Hi there,
On Thu, Jul 8, 2010 at 7:44 PM, Hector Oron hector.oron@gmail.com wrote:
Hello,
2010/7/8, JD Zheng entropy.zjd@gmail.com:
I don't quite get why A9 won't gain much by using hard float.
Because A9 benefits from `softfp` which it is compatible with `soft`. In theory, hard floating point (incompatible with soft*) should not be much of a win over softfp on A9 cores which much better structured pipeline.
Regarding this discussion, I stongly advocate getting some benchmarks --- we should be careful about drawing conclusions like "won't be much of a win on A9" without some quantification.
For all v7 processors (A8, A9, etc.) the hardfp ABI will increase the register bandwidth for funtion calls. In some cases of floating-point intensive code, the increase will be substantial. For VFPv2 or VFPv3-D16:
* Up to 8 double-precision arguments, or 16 single-precision arguments can be passed in fp registers, in addition to the usual limit of up to 4 integer or pointer arguments in the integer regs. This can eliminate many instructions at call sites and can reduce stack frame size and cache footprint, particularly in and around leaf functions. For C++ the benefit increases again due to the precense of 'this' as an implicit first argument in member functions: a C++ member function with a single explicit double argument will use r0 for the 'this' pointer and r1 will be wasted because double arguments must be padded to an even-numbered register in the register bank. So hardfp could allow up to three extra integer/pointer arguments to be moved from the stack into registers in such cases. * A floating-point result can be returned in an fp register and used directly by the caller * Moving values between the floating-point and integer pipelines can be reduced. This is a benefit on all processors, particularly for floating->integer moves, but as discussed previously the benefit is significantly greater on A8 than it is on A9.
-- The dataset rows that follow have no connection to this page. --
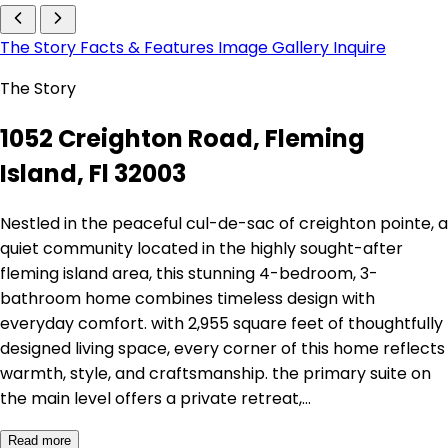
The Story
Facts & Features
Image Gallery
Inquire
The Story
1052 Creighton Road, Fleming
Island, Fl 32003
Nestled in the peaceful cul-de-sac of creighton pointe, a
quiet community located in the highly sought-after
fleming island area, this stunning 4-bedroom, 3-
bathroom home combines timeless design with
everyday comfort. with 2,955 square feet of thoughtfully
designed living space, every corner of this home reflects
warmth, style, and craftsmanship. the primary suite on
the main level offers a private retreat,…
Read more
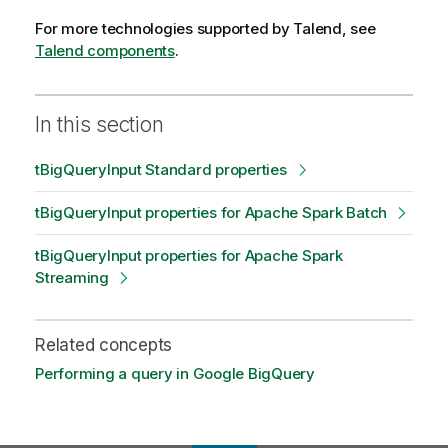
For more technologies supported by
Talend
, see
Talend components
.
In this section
tBigQueryInput Standard properties
tBigQueryInput properties for Apache Spark Batch
tBigQueryInput properties for Apache Spark
Streaming
Related concepts
Performing a query in Google BigQuery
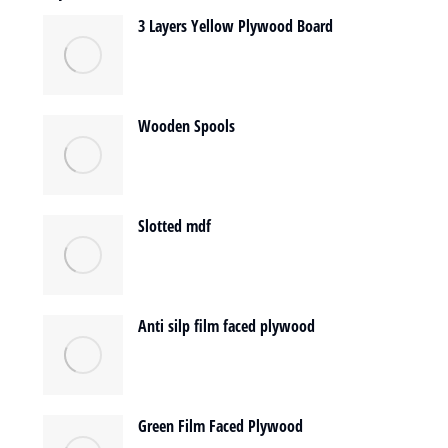
3 Layers Yellow Plywood Board
Wooden Spools
Slotted mdf
Anti silp film faced plywood
Green Film Faced Plywood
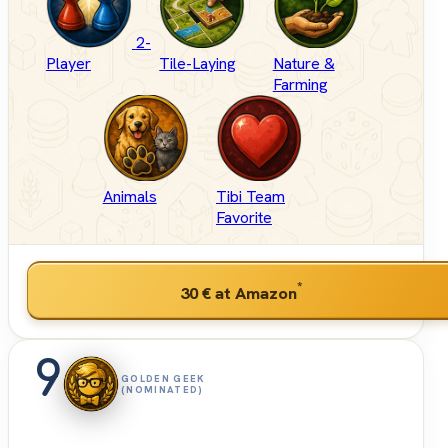
2-
Player
Tile-Laying
Nature &
Farming
Animals
Tibi Team
Favorite
*
30 €
at Amazon
9
GOLDEN GEEK
(NOMINATED)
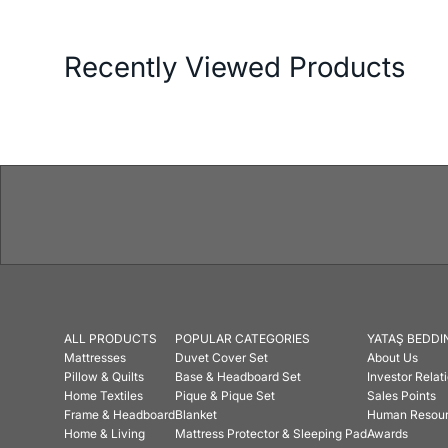
Recently Viewed Products
ALL PRODUCTS
POPULAR CATEGORIES
YATAŞ BEDDI
Mattresses
Duvet Cover Set
About Us
Pillow & Quilts
Base & Headboard Set
Investor Relat
Home Textiles
Pique & Pique Set
Sales Points
Frame & Headboard
Blanket
Human Resou
Home & Living
Mattress Protector & Sleeping Pad
Awards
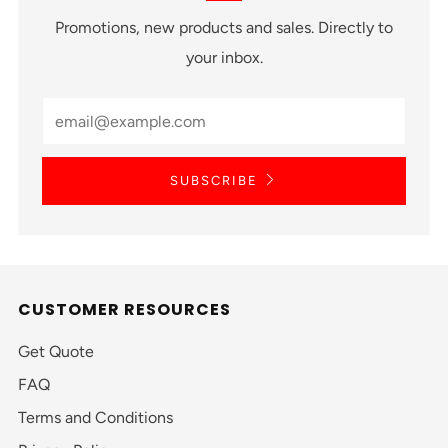
Promotions, new products and sales. Directly to
your inbox.
SUBSCRIBE
CUSTOMER RESOURCES
Get Quote
FAQ
Terms and Conditions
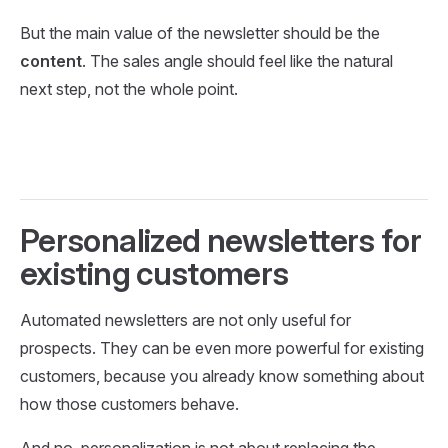
But the main value of the newsletter should be the
content
. The sales angle should feel like the natural
next step, not the whole point.
Personalized newsletters for
existing customers
Automated newsletters are not only useful for
prospects. They can be even more powerful for existing
customers, because you already know something about
how those customers behave.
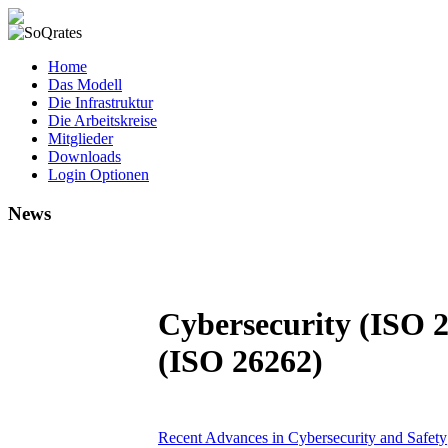
SoQrates
Home
Das Modell
Die Infrastruktur
Die Arbeitskreise
Mitglieder
Downloads
Login Optionen
News
Cybersecurity (ISO 2
(ISO 26262)
Recent Advances in Cybersecurity and Safety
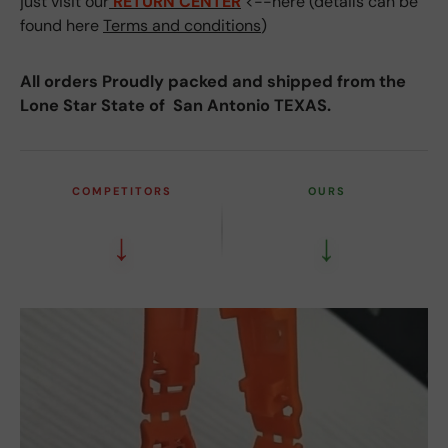
just visit our
RETURN CENTER
<--here (details can be
found here
Terms and conditions
)
All orders Proudly packed and shipped from the
Lone Star State of San Antonio TEXAS.
COMPETITORS
OURS
↓
↓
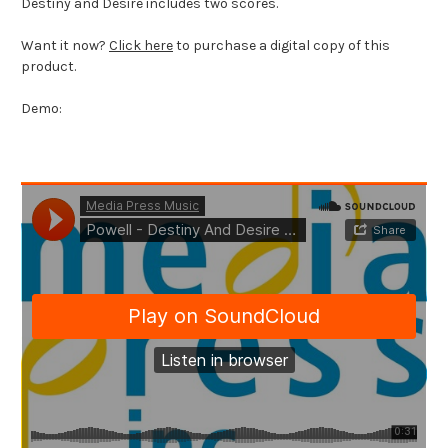
Destiny and Desire includes two scores.
Want it now?
Click here
to purchase a digital copy of this
product.
Demo:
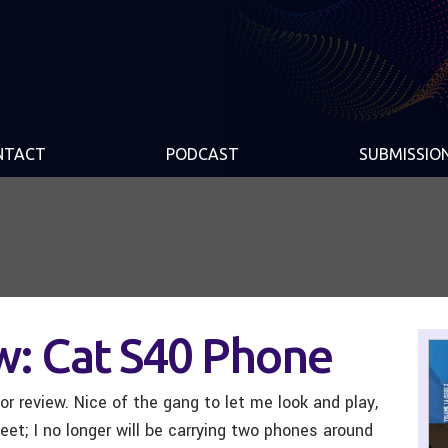
NTACT
PODCAST
SUBMISSIO
w: Cat S40 Phone
r review. Nice of the gang to let me look and play,
eet; I no longer will be carrying two phones around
One particular issue we have is that the toolchain cannot easily handle intermixing of multiple ABIs, so it isn't straightforward to use a different ABI (hard) internally to a library or shared object compared with the ABI (softfp) used at the public interface. This means that some libs which may get significant benefit from the hard fp ABI to accelerate internal function calls (such as libm, as well as any computational library) cannot be built using the hard fp ABI internally without doing significant work, unless the whole system is built with hard fp. It's certainly not something we can achieve by simply using dififerent build options for targeted libraries, as can be done for NEON optimisations for example.
Judging how much these changes will improve the performance of real-world code, and how the improvement compares on A9 versus A8, is difficult without doing some benchmarking though.
Cheers ---Dave